2. Sachverhaltliche Ausgangslage
Die Einzelrichterin am Kantonsgericht Zug eröffnete am 25. Februar 2025 auf Antrag der B.__ AG (nachfolgend: Beschwerdegegnerin) über die Beschwerdeführerin den Konkurs. Die geschuldete Forderung betrug CHF 10'230.50 (inkl. Zinsen und Kosten). Die Einzelrichterin begründete ihren Entscheid damit, dass ein Vertreter der Beschwerdeführerin zwar zur Konkursverhandlung erschienen sei, jedoch lediglich einen Zahlungsnachweis über einen Teilbetrag vorlegen konnte. Eine vollständige Zahlung sei auch innert der von der Konkursrichterin angesetzten Frist bis 15.00 Uhr am 25. Februar 2025 nicht beim Betreibungsamt Baar eingegangen.

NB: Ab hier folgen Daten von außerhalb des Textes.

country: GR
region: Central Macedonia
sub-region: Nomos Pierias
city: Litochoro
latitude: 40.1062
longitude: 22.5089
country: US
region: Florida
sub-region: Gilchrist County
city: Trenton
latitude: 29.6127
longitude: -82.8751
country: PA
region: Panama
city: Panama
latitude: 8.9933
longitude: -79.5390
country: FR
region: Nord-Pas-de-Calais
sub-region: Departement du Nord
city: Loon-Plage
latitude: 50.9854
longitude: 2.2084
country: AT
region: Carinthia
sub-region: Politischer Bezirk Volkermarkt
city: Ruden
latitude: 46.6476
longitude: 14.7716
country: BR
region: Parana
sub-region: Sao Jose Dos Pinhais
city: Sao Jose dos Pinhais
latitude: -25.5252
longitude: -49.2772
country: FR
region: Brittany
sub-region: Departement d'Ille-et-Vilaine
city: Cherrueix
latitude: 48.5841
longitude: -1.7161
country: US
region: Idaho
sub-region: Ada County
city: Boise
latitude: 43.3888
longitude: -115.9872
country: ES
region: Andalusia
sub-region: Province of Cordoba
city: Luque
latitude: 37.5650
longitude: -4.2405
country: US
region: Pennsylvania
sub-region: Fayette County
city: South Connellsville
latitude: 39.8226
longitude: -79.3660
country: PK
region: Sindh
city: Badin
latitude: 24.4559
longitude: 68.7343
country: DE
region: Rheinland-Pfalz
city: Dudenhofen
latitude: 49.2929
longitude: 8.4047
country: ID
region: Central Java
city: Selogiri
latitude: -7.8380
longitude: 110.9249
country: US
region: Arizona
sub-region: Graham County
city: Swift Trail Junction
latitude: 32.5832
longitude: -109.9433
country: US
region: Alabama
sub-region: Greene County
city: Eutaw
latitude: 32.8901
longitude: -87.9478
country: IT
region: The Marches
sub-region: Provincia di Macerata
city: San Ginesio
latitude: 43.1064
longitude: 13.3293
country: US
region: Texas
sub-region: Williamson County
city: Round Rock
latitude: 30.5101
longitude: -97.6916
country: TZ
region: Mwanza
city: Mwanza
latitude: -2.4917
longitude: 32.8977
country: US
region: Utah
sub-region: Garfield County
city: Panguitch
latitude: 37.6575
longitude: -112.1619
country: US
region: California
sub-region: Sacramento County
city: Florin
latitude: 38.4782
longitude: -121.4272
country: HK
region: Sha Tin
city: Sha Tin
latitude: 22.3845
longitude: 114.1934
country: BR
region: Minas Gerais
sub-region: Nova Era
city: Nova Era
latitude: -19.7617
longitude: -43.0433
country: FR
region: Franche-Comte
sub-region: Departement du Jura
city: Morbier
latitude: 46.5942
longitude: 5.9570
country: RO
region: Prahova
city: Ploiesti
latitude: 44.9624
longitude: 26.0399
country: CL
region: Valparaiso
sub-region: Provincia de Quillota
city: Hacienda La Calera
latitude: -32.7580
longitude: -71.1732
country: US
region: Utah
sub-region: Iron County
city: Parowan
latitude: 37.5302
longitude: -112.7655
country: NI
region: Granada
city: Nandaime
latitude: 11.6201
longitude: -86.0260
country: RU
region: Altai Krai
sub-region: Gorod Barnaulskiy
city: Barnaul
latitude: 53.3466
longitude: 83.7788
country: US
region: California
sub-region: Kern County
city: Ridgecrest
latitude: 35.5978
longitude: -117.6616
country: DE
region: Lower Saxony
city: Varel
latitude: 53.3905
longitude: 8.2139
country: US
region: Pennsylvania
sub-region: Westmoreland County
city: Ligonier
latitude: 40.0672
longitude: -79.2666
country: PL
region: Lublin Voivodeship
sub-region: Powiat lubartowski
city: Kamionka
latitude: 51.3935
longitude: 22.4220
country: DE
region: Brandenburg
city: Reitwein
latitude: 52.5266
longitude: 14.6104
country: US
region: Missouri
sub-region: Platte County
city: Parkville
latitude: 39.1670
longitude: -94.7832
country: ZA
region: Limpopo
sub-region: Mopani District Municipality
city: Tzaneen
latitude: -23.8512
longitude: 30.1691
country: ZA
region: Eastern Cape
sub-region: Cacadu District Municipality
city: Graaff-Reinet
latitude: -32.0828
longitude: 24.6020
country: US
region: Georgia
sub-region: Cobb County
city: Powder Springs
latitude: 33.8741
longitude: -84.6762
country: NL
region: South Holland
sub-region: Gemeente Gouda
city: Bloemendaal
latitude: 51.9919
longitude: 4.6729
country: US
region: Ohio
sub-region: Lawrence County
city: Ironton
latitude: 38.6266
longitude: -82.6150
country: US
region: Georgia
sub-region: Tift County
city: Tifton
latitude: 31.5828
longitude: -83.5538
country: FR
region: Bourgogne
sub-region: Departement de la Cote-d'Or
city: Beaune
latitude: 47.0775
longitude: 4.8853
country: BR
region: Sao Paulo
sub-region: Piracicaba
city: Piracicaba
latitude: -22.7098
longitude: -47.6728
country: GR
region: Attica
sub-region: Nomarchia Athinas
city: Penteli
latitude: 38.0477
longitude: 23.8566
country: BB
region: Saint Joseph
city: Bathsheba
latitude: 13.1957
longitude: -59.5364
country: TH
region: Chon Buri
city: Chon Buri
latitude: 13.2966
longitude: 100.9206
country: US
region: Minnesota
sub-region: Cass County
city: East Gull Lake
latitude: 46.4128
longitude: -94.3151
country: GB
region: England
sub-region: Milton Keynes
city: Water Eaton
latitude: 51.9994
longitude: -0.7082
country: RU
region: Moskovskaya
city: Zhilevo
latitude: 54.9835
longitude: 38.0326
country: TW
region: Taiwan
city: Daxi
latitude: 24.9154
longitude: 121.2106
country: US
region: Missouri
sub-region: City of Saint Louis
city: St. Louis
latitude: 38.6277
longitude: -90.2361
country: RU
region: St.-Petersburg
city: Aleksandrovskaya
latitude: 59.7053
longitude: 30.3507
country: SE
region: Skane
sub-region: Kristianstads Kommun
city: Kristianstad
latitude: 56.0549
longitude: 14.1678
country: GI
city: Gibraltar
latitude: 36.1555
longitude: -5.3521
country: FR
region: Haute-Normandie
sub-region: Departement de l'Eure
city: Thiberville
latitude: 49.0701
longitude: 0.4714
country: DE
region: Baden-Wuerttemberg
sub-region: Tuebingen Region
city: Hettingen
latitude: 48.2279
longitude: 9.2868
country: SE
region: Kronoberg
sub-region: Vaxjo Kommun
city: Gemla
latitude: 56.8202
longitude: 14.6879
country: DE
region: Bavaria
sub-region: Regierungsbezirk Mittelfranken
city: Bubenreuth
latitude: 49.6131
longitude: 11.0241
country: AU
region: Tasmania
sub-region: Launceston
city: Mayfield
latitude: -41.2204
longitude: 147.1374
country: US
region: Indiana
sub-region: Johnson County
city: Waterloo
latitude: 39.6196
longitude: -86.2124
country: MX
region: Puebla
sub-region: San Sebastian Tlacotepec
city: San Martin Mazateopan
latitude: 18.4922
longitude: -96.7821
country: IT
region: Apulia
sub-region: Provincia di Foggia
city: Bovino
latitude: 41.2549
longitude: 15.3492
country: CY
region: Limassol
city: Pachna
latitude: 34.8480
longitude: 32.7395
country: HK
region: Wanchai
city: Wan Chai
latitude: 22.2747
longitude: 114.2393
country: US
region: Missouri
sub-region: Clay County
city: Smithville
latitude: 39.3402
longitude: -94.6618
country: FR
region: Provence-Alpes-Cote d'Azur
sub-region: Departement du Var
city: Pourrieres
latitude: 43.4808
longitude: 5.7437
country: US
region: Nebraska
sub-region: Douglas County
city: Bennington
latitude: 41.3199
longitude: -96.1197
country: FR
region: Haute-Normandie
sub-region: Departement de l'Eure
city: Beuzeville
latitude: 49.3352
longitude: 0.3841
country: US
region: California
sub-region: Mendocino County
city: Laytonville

Die Beschwerdeführerin reichte am 7. März 2025 Beschwerde beim Obergericht des Kantons Zug ein. In ihrer Beschwerdeantwort erklärte die Beschwerdegegnerin, dass die gesamte Konkursforderung einschliesslich Kosten an das Betreibungsamt Baar überwiesen worden sei, und beantragte daher die Gutheissung der Beschwerde und die Aufhebung der Konkurseröffnung. Das Obergericht wies die Beschwerde jedoch mit Urteil vom 15. April 2025 ab. Es stellte fest, dass die Beschwerdeführerin einen Betrag von CHF 10'097.45 (Valuta 25. Februar 2025) und CHF 200.-- (Valuta 27. Februar 2025) an das Betreibungsamt überwiesen hatte. Obgleich die gesamte Forderung damit gedeckt sei (Art. 174 Abs. 2 Ziff. 1 SchKG), sei keine vor der Konkurseröffnung erfolgte vollständige Begleichung der Schuld inklusive Zinsen und Kosten nachgewiesen worden. Daher sei zusätzlich die Zahlungsfähigkeit der Beschwerdeführerin zu prüfen, welche diese nach Ansicht des Obergerichts nicht glaubhaft gemacht habe.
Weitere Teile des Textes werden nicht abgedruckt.